The accuracy on the test dataset can often be a little less than the accuracy on the training dataset. This gap between training accuracy and test accuracy represents *overfitting*. Overfitting is when a machine learning model performs worse on new, previously unseen inputs than on the training data.

## Make predictions

With the model trained, you can use it to make predictions about some descriptors

In [None]:
start = time.time()
predictions = model.predict(test_input)
end = time.time()
print (end-start)

Here, the model has predicted the label for each descriptor in the testing set. This is the result of the first prediction:

In [None]:
predictions[0]

A prediction is an array of 2 numbers. They represent the model's "confidence" that the data is amorphous (index [0]) or crystalline (index[1]). The 1 or 0 label is assigned to the descriptor for whichever index has the highest confidence value:

In [None]:
np.argmax(predictions[0])

So, if the model is most confident that the data is amorphous, or `test_label[0]`. The 0 label will be assigned.

In [None]:
test_labels[0]

In [None]:
x = predictions[:,0]
y = predictions[:,1]

In [None]:
import os
import matplotlib.patches as mpatches
from matplotlib import font_manager as fm, rcParams


orange_patch = mpatches.Patch(color='orange', label='Amorphous')
blue_patch = mpatches.Patch(color='blue', label='Crystalline')
plt.legend(handles=[blue_patch,orange_patch],loc='upper left')

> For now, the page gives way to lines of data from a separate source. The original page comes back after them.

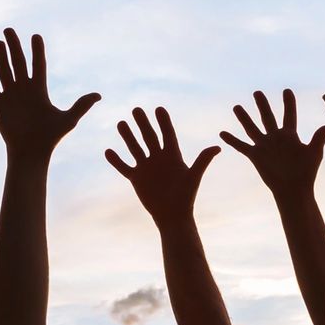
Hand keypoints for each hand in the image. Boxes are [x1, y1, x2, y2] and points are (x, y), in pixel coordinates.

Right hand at [0, 28, 100, 160]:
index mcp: (40, 89)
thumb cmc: (51, 138)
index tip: (36, 35)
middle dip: (14, 46)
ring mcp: (11, 96)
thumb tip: (99, 95)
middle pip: (19, 62)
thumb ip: (81, 105)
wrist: (31, 153)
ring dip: (1, 57)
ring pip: (5, 71)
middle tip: (9, 29)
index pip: (38, 64)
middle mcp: (25, 89)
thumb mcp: (68, 120)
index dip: (37, 50)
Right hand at [105, 106, 219, 226]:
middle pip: (149, 137)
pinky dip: (116, 160)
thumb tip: (217, 147)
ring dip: (128, 136)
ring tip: (121, 123)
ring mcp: (146, 167)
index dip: (164, 122)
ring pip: (135, 148)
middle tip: (136, 109)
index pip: (167, 134)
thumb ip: (202, 160)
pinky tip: (108, 151)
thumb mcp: (193, 176)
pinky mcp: (136, 178)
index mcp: (173, 155)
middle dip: (143, 123)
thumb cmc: (186, 197)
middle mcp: (158, 158)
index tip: (159, 108)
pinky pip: (124, 167)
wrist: (173, 216)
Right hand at [220, 89, 324, 199]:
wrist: (294, 190)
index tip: (287, 90)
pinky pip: (241, 146)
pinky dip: (232, 140)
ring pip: (252, 128)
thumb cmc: (307, 172)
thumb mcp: (315, 151)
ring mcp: (264, 146)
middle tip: (257, 92)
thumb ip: (320, 136)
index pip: (288, 114)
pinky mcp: (255, 156)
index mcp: (290, 135)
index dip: (288, 103)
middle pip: (267, 117)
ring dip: (244, 118)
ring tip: (236, 106)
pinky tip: (222, 133)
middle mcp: (276, 138)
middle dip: (262, 104)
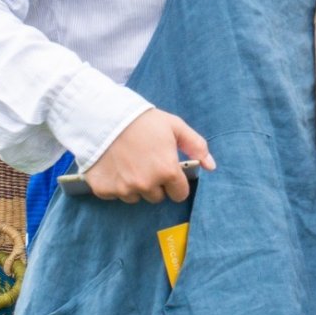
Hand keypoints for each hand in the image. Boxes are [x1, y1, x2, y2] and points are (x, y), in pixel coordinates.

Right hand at [81, 108, 213, 202]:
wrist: (104, 117)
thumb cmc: (143, 121)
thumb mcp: (175, 126)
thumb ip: (196, 146)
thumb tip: (211, 166)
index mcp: (167, 171)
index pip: (179, 194)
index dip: (176, 183)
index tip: (168, 172)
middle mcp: (146, 184)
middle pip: (157, 197)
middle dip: (155, 184)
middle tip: (147, 163)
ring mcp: (124, 189)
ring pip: (136, 197)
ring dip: (135, 185)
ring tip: (129, 163)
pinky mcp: (104, 190)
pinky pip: (115, 195)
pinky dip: (115, 184)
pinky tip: (114, 166)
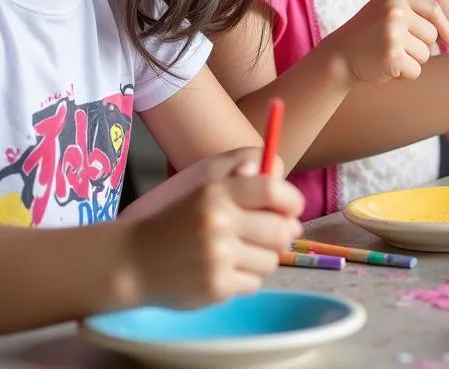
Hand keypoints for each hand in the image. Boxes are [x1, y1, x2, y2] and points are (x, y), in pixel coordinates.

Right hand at [122, 148, 303, 308]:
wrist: (133, 260)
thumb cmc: (179, 221)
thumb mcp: (207, 189)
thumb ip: (248, 185)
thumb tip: (290, 207)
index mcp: (217, 191)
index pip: (272, 190)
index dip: (291, 200)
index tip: (292, 209)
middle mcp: (218, 222)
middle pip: (281, 230)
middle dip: (281, 234)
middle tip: (269, 236)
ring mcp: (217, 257)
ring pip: (271, 260)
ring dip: (263, 258)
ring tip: (241, 253)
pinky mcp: (215, 287)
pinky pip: (254, 283)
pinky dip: (246, 279)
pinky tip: (227, 271)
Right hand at [327, 0, 448, 84]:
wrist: (338, 56)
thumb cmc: (368, 35)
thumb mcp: (386, 13)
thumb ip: (415, 16)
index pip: (433, 9)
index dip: (446, 26)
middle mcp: (396, 13)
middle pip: (431, 35)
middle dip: (421, 46)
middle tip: (398, 48)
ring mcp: (393, 35)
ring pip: (425, 55)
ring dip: (411, 61)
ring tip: (389, 56)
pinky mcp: (392, 57)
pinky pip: (416, 71)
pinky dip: (405, 75)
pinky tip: (387, 68)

params = {'legend.fontsize': 20, 'legend.handlelength': 2}
plt.rcParams.update(params)

plt.hist(x, bins = 200, density=True, alpha=0.9)
plt.hist(y, bins = 200, density=True, color='orange', alpha=0.8)

plt.xticks(fontproperties=prop, fontsize=20, rotation=0)
plt.yticks(fontproperties=prop, fontsize=20, rotation=0)


plt.xlabel('Confidence Value', fontproperties=prop, fontsize=27, weight='bold')
plt.ylabel('Frequency', fontproperties=prop, fontsize=27)

plt.savefig('test.png')
plt.show()

This confidence plot shows the models overall confidence that the test data is amorphous and should be labelled 0 (orange) and models overall confidence that the test data is crystalline and should be labelled 1 (blue).